Separati e senza soldi? Ai nipoti pensino i nonni



La Suprema Corte
La Cassazione precisa che, in caso di separazione dei genitori, i bambini devono essere mantenuti dai nonni, però soltanto se entrambi
i genitori sono indigenti.



Una madre può pretendere denaro dagli ex suoceri se il suo ex marito non adempie all’obbligo del mantenimento dei bambini. Però la donna deve essere priva di fonti di reddito. I nonni infatti si possono chiamare in causa solo se entrambi i genitori sono al verde. Lo ha ribadito la Cassazione in una sentenza, rigettando il ricorso di una donna, laureata e proprietaria di ville, che pretendeva dagli ex suoceri un assegno per mantenere il bambino nato dal matrimonio con il loro figlio. Un uomo che era sempre stato inadempiente all’obbligo di mantenere il piccolo.

# MATERIALE ESTRATTO:
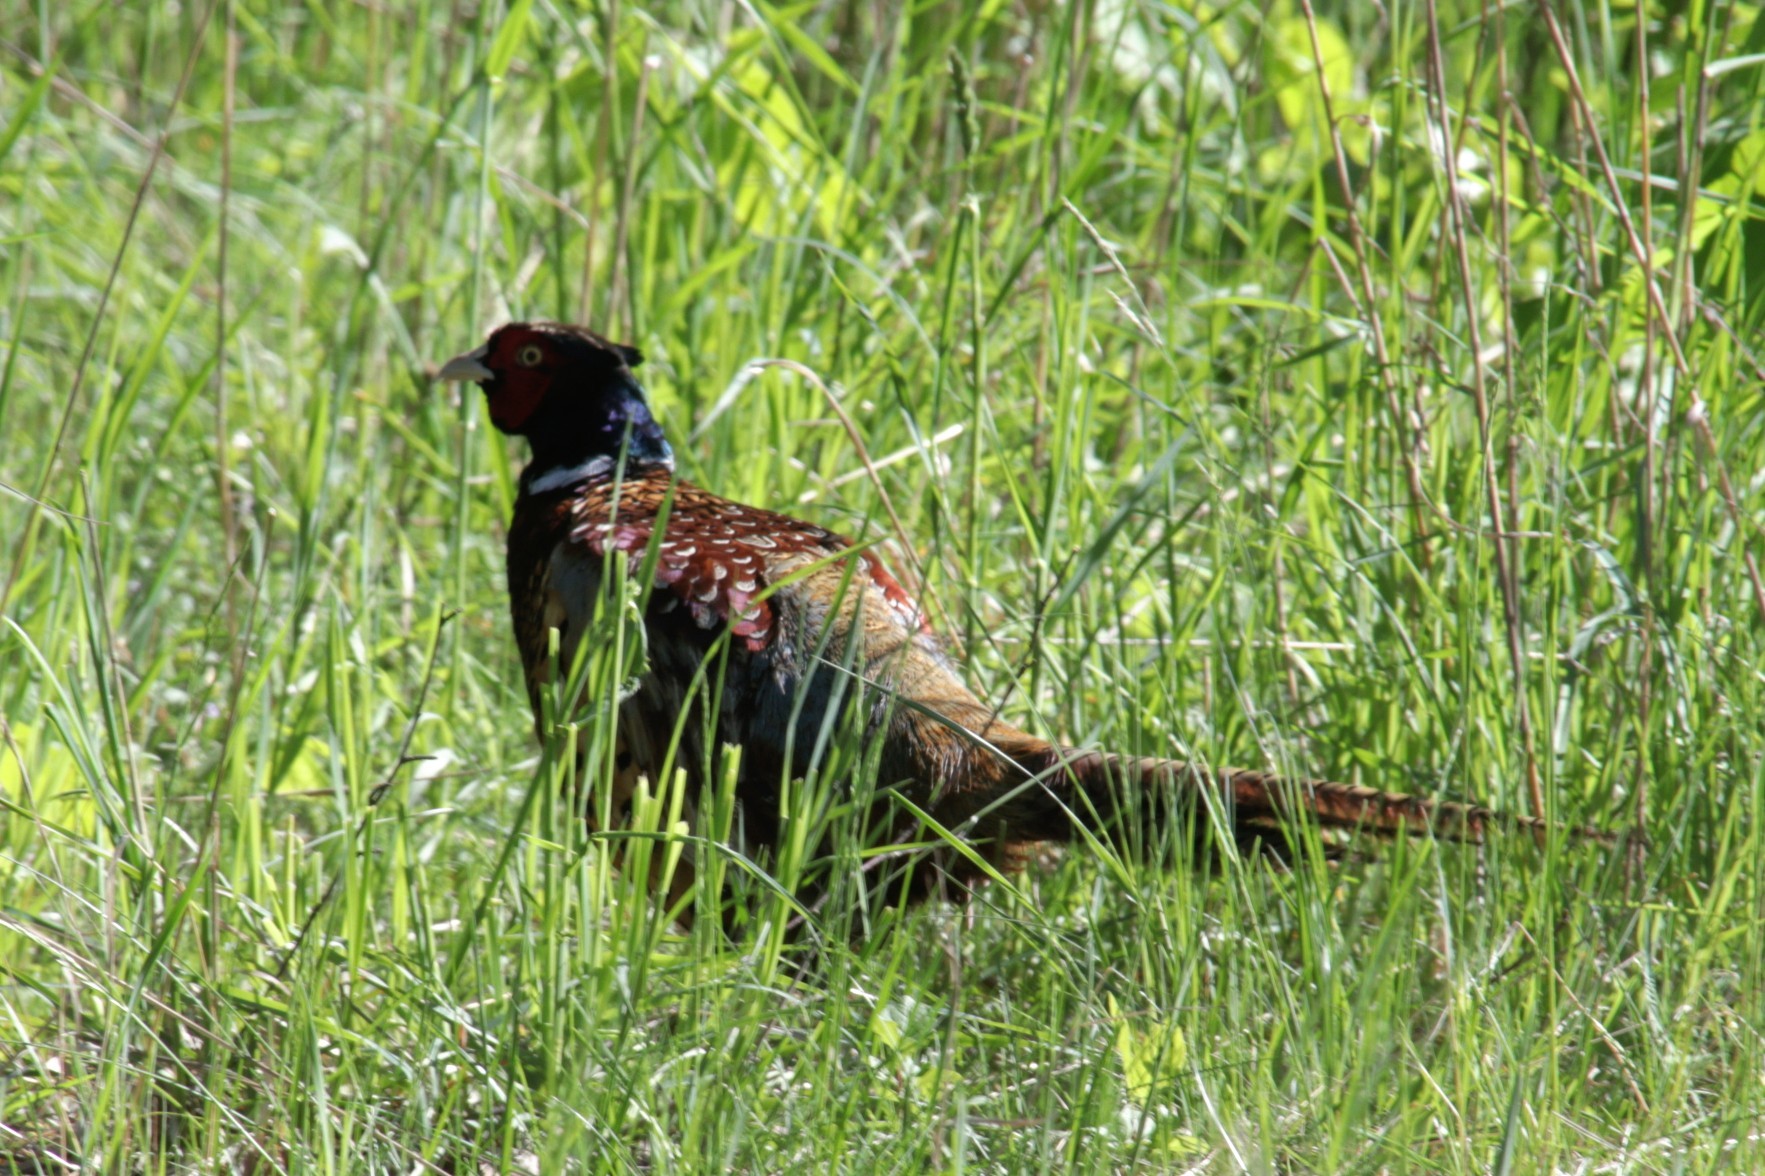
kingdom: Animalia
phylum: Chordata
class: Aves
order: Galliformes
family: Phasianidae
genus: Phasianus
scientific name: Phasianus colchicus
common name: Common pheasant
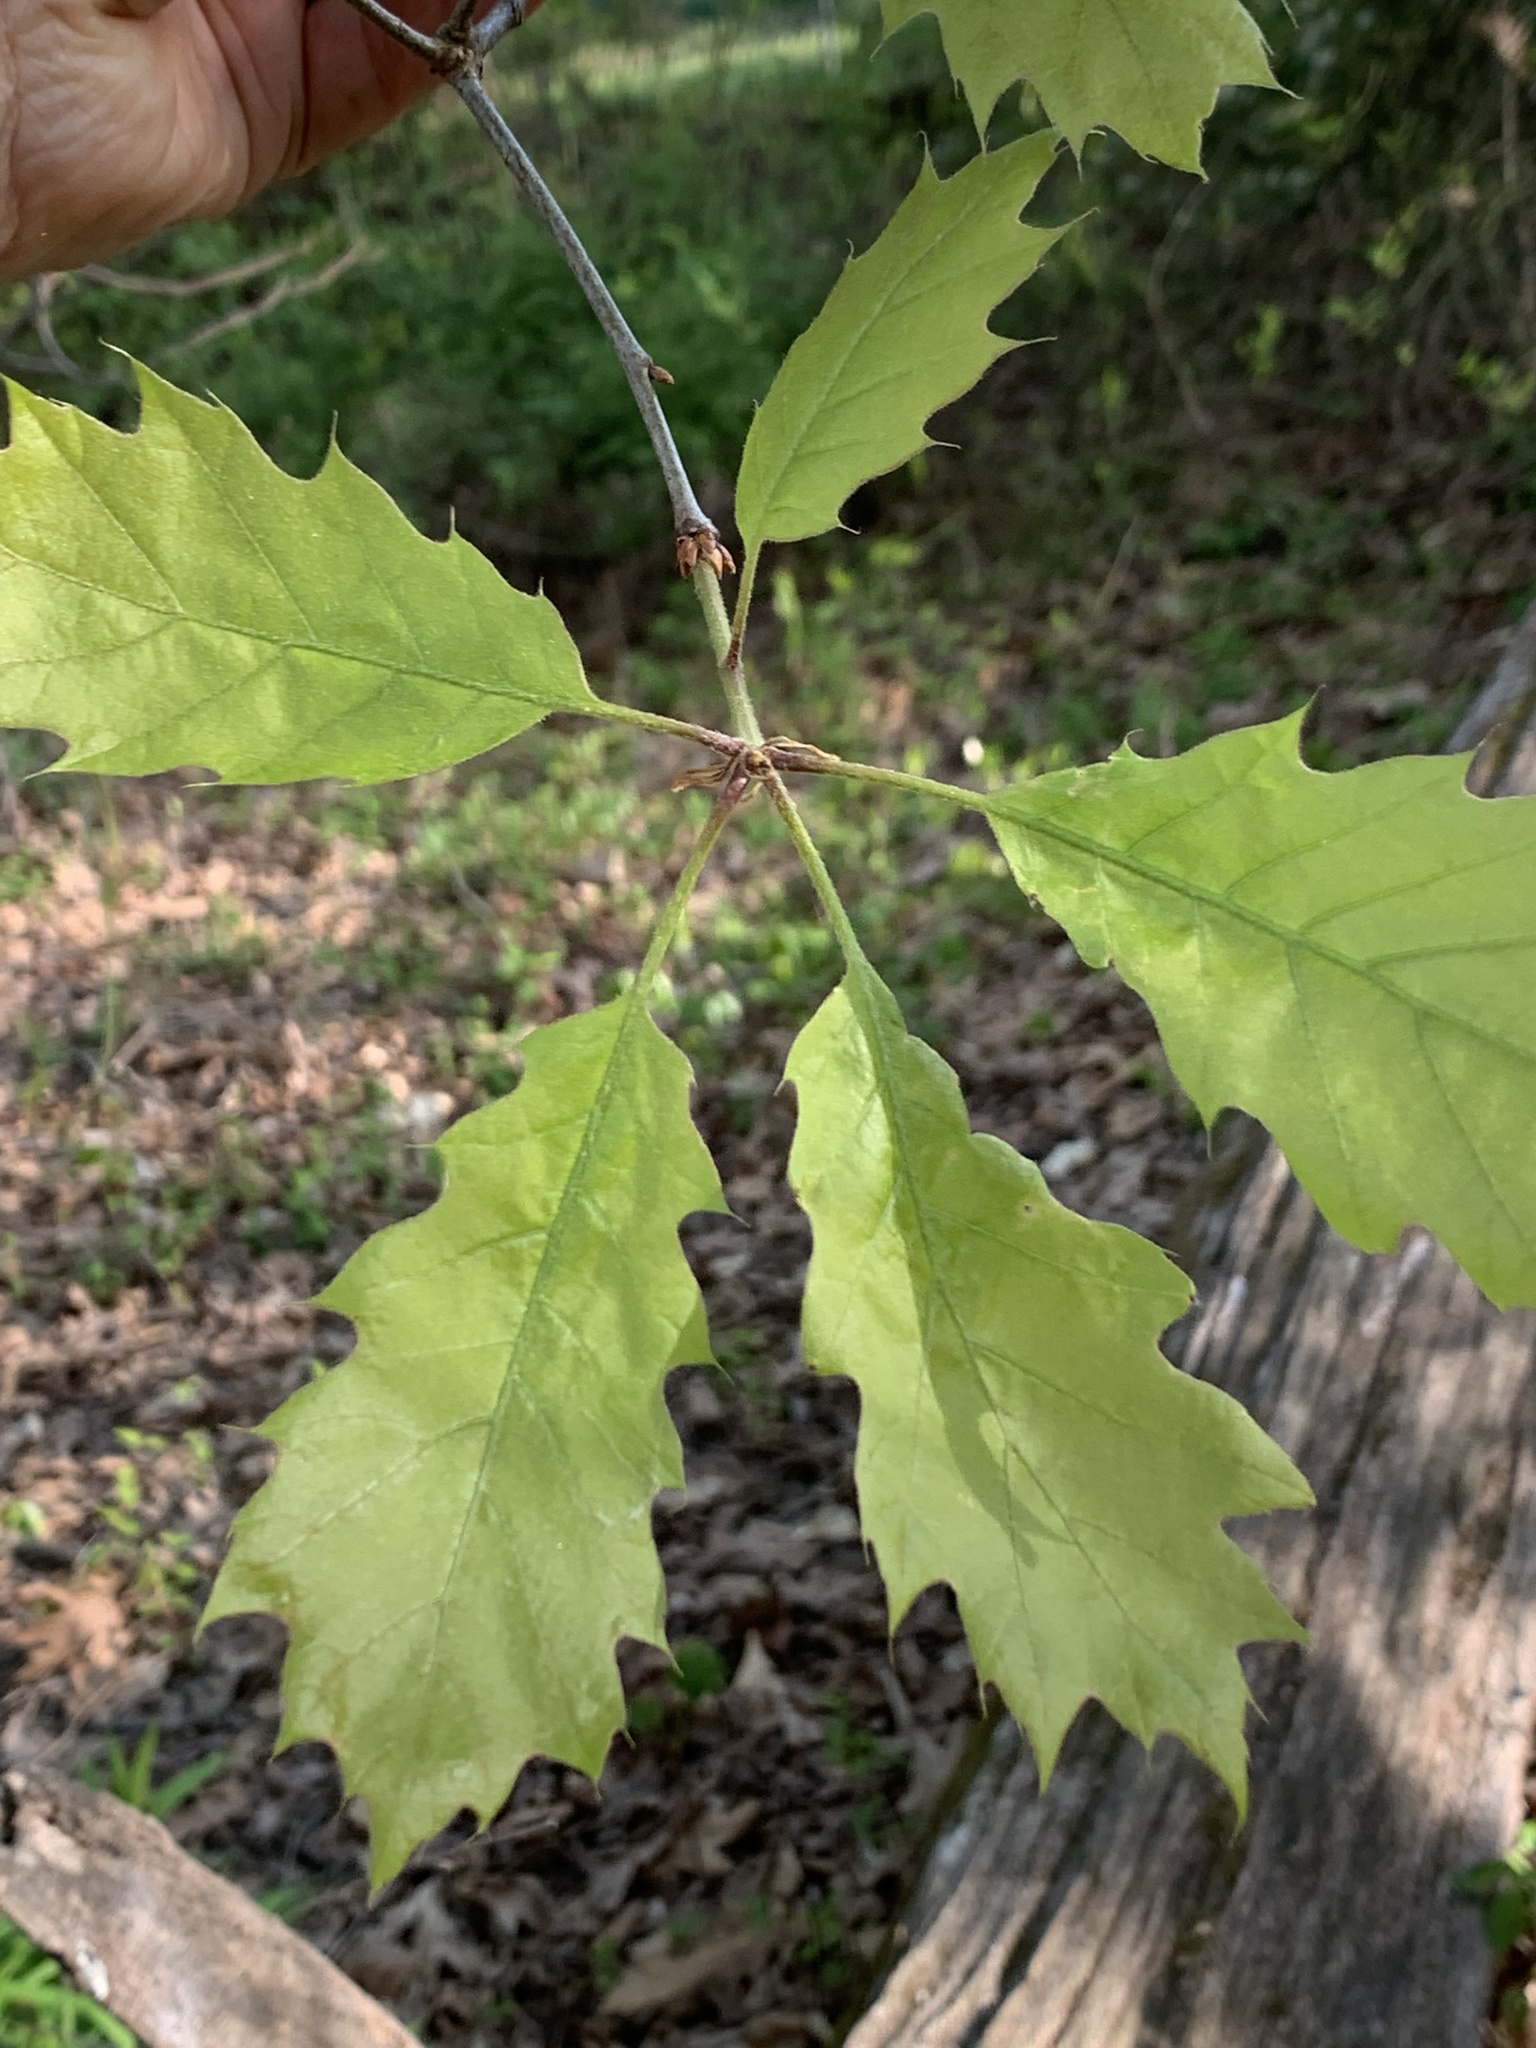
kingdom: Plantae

# DA FARE:
- 1) Scrivi tutte le espressioni che nel brano di testo indicano il fatto di non avere soldi.
- 2) Secondo il brano di testo, in quale caso si possono chiamare in causa i nonni per il mantenimento dei bambini?
- 3) Cita il brano di testo a partire dalle parole "Separati e senza" e fermati dopo le parole "genitori sono indigenti.".

# RISULTATI:
- 1)
senza soldi
indigenti
priva di fonti di reddito
al verde

- 2) Solo se entrambi i genitori sono al verde, cioè indigenti.

- 3)
Separati e senza soldi? Ai nipoti pensino i nonni



La Suprema Corte
La Cassazione precisa che, in caso di separazione dei genitori, i bambini devono essere mantenuti dai nonni, però soltanto se entrambi
i genitori sono indigenti.